The first realignment comes in 1981 when vocalist Nadja Molt joins the group. Her voice cuts deep furrows into the tracks, at times lurking ominously in the background, elsewhere virtually exploding out of certain tracks. Logged by the band as ALU II, this phase fails to produce any studio recordings, but two live LPs 'Störfaktor I - Alus Riskantes Experiment 31.7.81 im Risiko' (1981) and 'Licht' (1982) survive as audible witnesses. Ludwig Papenberg leaves before the year 1982 reaches its conclusion; Vester and Molt continue as a duo, now ALU III, resolutely pursuing the principles of concentrated improvisation and maximum creative autonomy.
"We aim to store as many sounds, noise and rhythmic frameworks as possible in our synthesizers and drum machines or we allow them to unfold naturally when we play live. Words and vocals are snapshots – spontaneous phenomena."
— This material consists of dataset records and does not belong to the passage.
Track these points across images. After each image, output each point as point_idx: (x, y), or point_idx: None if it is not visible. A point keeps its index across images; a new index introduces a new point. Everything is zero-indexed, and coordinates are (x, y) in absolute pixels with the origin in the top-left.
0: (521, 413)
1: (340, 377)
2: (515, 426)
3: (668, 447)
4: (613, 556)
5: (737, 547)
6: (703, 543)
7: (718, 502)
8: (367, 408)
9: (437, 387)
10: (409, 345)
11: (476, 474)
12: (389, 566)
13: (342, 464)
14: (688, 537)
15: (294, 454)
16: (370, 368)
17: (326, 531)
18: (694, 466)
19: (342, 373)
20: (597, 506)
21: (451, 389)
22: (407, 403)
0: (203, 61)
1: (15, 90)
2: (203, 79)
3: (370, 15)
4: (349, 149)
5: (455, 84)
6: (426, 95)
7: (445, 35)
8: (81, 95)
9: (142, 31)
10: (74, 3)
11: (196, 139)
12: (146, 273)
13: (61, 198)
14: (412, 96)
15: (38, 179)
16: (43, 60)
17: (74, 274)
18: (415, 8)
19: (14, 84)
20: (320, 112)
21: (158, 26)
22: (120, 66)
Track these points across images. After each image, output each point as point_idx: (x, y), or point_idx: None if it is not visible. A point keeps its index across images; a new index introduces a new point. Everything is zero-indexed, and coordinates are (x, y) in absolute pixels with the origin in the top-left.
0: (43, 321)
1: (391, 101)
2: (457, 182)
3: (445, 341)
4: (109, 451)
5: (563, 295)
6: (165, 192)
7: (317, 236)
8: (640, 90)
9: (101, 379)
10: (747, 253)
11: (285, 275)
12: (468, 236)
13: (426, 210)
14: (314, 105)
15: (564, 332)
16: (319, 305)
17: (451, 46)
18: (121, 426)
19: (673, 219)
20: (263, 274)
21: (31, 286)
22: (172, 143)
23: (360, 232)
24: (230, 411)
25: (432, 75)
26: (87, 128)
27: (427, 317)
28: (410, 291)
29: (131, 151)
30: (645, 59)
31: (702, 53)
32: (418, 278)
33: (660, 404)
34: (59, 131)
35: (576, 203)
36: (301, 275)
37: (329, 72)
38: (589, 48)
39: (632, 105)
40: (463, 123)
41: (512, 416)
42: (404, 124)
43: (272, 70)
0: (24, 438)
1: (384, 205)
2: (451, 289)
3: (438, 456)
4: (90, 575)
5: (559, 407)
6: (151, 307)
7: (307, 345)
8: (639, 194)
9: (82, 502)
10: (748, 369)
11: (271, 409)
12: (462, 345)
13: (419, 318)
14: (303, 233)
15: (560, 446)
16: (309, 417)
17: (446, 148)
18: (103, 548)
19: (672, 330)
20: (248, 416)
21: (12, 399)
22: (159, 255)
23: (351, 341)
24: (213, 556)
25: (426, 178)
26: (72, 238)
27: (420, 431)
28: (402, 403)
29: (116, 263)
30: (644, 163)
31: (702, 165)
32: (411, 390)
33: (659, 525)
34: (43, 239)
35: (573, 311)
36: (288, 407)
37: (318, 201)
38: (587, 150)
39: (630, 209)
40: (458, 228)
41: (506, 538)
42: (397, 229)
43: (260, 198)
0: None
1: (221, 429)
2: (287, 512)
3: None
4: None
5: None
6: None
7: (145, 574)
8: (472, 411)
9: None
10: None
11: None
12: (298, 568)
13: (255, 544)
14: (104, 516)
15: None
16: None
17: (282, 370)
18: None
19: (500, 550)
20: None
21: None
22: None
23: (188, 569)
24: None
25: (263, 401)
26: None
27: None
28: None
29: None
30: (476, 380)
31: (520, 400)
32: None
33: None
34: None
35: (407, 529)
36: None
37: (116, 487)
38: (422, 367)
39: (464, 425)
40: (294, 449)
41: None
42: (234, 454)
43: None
Thus read the notes accompanying the 1983 live cassette 'Geistige Erneuerung'. Two other cassettes are released the same year: 'Ungesunde Traumbilder' and 'Attrition/Alu'. These prove to be the final studio recordings before ALU exit the scene with a concert at the Fabrik, Hamburg, entitled 'Performance und kein Ende'. The year is 1986.
The ALU oeuvre covers seven years of divergent creativity, yet the group’s inner compass never wavers. ALU represent understated understatement, their music touching on genres such as electro, techno or IDM which would only materialize years later. Repetitive sequences sound like taut loops, their frequencies tuned to allow the original sample to shine through in skeletal fashion.
'Die Vertreibung der Zeit' is more than a mere historical document – in order to understand the bigger picture of contemporary club culture, this collection is an essential piece of the puzzle.